If $\int_0^{\pi/2}\ln({\sin x})dx = {\pi \over 2}\ln({1\over2})$ then find the value of $\int_0^{\pi/2}({x \over \sin x})^2dx$

I'm stumped. I have no clue what to do. A hint would be appreciated.

Answer 1

• First question, before the edit.

  One may observe that $$ \int \frac1{\sin x}\:dx=\ln (\tan(x/2))+C. $$ Then one may use an integration by parts, $$ \begin{align} \int_0^{\pi/2}\frac{x}{\sin x}\:dx&=\left[x\ln (\tan(x/2))\right]_0^{\pi/2}-\int_0^{\pi/2} \ln (\tan(x/2))dx \\\\&=0-2\int_0^{\pi/4} \ln (\tan(u))du \\\\&=-2\int_0^1 \frac{\ln v\:dv}{1+v^2}\quad (v=\tan u) \\\\&=2\sum_{n=0}^\infty(-1)^{n+1}\int_0^1 v^{2n}\ln v \:dv \\\\&=2\sum_{n=0}^\infty\frac{(-1)^n}{(2n+1)^2} \\\\&=2C \end{align} $$ where $C$ is the Catalan constant.

• Second question, after the edit.

  One may observe that $$ \int \frac{-1}{(\sin x)^2}\:dx=\int \frac{(\cos x)'(\sin x)-(\sin x)'(\cos x)}{(\sin x)^2}\:dx=\int \left(\frac{\cos x}{\sin x}\right)'dx=\frac{\cos x}{\sin x}+C. $$ Then one may integrate by parts twice, $$ \begin{align} \int_0^{\pi/2}\left(\frac{x}{\sin x}\right)^2dx&=\left[-x^2\frac{\cos x}{\sin x}\right]_0^{\pi/2}+2\int_0^{\pi/2} x\:\frac{\cos x}{\sin x}dx \\\\&=0+2\left(\left[x\ln(\sin x)\right]_0^{\pi/2}-\int_0^{\pi/2} \ln(\sin x)\:dx\right) \\\\&=\pi\ln 2 \end{align} $$ using the assumed result.

Answer 2

HINT: Please fix the question.

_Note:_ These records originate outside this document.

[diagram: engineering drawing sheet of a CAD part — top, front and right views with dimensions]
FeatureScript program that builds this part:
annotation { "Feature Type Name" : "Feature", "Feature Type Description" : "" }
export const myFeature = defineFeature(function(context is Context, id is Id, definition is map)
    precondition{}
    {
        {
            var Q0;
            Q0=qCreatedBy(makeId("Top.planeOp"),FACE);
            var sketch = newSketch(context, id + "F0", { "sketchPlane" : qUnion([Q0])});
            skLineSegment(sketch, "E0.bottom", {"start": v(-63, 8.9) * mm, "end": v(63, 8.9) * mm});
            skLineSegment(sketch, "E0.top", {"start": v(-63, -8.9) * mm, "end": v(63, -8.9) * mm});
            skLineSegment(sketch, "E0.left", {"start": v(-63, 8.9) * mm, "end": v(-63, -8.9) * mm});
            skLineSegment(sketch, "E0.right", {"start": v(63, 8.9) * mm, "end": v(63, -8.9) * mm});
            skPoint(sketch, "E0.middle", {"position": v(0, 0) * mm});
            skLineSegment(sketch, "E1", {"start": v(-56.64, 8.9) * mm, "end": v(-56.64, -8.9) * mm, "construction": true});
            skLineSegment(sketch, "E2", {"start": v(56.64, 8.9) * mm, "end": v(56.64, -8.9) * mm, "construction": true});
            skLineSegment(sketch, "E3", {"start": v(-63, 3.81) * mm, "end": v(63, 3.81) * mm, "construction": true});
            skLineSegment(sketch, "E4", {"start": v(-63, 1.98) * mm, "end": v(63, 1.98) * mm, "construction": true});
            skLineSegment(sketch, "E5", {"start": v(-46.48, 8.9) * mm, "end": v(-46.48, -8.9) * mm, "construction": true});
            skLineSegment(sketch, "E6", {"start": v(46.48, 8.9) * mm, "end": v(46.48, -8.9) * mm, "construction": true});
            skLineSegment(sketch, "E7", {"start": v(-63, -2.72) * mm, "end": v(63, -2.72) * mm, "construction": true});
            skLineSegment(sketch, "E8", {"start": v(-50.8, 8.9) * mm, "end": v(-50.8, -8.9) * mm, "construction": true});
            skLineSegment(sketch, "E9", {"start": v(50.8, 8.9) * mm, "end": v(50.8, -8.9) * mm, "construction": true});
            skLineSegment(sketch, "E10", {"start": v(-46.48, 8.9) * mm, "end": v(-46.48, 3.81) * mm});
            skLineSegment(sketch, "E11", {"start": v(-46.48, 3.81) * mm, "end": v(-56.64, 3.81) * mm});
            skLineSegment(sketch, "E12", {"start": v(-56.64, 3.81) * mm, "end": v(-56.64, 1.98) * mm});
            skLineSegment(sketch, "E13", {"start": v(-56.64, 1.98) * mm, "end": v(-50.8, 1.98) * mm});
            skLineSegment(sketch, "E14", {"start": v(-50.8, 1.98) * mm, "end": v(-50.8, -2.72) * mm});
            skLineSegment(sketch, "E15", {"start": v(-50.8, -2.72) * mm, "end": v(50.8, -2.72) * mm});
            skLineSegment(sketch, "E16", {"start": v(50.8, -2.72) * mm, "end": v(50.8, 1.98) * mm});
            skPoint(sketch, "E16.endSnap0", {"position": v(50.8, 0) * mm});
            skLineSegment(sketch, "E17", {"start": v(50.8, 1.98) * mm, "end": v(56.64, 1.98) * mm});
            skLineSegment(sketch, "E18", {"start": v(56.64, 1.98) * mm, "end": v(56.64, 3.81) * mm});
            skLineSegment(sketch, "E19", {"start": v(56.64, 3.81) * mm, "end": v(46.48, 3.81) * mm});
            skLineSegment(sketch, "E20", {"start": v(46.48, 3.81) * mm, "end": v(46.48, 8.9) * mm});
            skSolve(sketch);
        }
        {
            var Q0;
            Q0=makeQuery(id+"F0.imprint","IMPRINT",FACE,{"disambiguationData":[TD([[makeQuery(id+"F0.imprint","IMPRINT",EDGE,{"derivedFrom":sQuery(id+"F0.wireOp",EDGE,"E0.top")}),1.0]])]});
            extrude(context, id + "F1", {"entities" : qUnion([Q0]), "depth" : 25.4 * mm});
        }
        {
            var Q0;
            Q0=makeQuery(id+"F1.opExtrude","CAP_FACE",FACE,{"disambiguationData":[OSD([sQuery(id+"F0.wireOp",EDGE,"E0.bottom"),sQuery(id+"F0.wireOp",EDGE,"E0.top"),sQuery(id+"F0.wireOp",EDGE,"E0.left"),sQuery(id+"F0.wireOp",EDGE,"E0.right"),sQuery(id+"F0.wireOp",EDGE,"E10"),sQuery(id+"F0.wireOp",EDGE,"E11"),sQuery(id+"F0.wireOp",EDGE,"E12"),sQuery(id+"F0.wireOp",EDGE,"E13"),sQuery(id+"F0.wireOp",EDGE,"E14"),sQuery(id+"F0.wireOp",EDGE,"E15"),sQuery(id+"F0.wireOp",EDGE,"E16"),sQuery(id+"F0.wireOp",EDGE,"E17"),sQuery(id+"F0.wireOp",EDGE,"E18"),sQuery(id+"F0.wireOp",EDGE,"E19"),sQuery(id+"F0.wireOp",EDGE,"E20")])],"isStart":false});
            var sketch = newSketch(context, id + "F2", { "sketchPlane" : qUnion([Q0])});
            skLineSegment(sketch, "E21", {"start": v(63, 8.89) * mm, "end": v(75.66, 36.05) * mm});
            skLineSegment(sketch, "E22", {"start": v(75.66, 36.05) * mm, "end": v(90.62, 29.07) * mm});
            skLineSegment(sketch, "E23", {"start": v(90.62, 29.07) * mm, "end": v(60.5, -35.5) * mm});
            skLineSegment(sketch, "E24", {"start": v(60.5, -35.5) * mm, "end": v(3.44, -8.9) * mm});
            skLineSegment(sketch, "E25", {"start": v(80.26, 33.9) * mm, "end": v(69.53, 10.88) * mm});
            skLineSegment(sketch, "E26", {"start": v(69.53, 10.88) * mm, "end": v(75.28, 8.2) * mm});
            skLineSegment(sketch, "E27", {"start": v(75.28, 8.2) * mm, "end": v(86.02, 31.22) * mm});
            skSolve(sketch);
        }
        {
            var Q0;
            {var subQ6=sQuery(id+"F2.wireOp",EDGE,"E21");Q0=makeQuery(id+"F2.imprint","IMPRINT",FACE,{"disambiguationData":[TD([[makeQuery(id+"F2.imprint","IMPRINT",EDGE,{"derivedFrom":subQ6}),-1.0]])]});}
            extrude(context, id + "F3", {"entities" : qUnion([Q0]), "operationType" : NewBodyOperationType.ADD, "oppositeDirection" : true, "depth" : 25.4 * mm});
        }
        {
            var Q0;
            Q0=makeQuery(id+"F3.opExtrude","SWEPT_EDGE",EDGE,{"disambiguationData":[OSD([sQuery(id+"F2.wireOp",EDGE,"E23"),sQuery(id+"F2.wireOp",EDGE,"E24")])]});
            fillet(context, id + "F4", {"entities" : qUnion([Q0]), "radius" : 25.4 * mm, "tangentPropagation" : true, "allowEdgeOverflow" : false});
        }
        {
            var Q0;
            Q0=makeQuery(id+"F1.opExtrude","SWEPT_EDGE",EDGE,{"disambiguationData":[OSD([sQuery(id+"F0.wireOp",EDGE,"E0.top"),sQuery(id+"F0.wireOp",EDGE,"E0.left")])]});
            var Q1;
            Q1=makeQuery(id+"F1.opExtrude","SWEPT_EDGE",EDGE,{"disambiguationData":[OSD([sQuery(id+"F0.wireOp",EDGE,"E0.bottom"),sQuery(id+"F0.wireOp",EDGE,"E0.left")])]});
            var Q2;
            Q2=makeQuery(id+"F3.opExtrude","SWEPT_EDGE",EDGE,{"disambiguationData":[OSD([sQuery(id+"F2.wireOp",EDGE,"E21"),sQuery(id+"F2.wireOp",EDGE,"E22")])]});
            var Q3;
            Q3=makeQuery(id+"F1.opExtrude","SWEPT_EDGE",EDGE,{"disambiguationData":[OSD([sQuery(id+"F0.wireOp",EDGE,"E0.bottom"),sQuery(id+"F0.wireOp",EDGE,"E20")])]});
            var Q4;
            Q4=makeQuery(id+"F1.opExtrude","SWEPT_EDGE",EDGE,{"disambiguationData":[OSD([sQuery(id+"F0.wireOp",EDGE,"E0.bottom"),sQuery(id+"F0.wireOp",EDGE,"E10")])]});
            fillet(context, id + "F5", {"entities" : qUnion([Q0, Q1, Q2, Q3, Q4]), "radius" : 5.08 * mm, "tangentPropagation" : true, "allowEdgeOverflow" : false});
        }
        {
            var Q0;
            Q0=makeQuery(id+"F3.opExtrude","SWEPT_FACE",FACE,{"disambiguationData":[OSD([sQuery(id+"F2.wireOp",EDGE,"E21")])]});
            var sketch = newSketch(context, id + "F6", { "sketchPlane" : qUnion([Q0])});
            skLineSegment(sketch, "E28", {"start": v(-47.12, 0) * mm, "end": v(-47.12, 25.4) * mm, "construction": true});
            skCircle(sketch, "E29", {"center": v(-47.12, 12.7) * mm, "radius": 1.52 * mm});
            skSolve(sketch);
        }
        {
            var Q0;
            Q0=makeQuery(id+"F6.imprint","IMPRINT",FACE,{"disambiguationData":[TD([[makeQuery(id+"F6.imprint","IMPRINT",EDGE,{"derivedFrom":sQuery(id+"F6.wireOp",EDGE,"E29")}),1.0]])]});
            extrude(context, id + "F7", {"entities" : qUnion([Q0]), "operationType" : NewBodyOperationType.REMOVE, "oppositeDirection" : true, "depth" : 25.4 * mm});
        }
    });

It should be $\int_0^{\pi/2}(\frac{x}{\sin x})^2\ dx$ and the answer is $\pi\ln2$

FURTHER HINT: If we differentiate $x^2\cot x$ we get $2x\cot x-\frac{x^2}{\sin^2x}$. If we differentiate $x\ln\sin x$ we get $x\cot x+\ln\sin x$. And we are given the integral (over the relevant range) of $\ln\sin x$).

I agree that the tricky part is then evaluating $2x\ln\sin x$ and $x^2\cot x$ at $x=0$. You need to take the limit as $x\to 0$. They are 0 in both cases.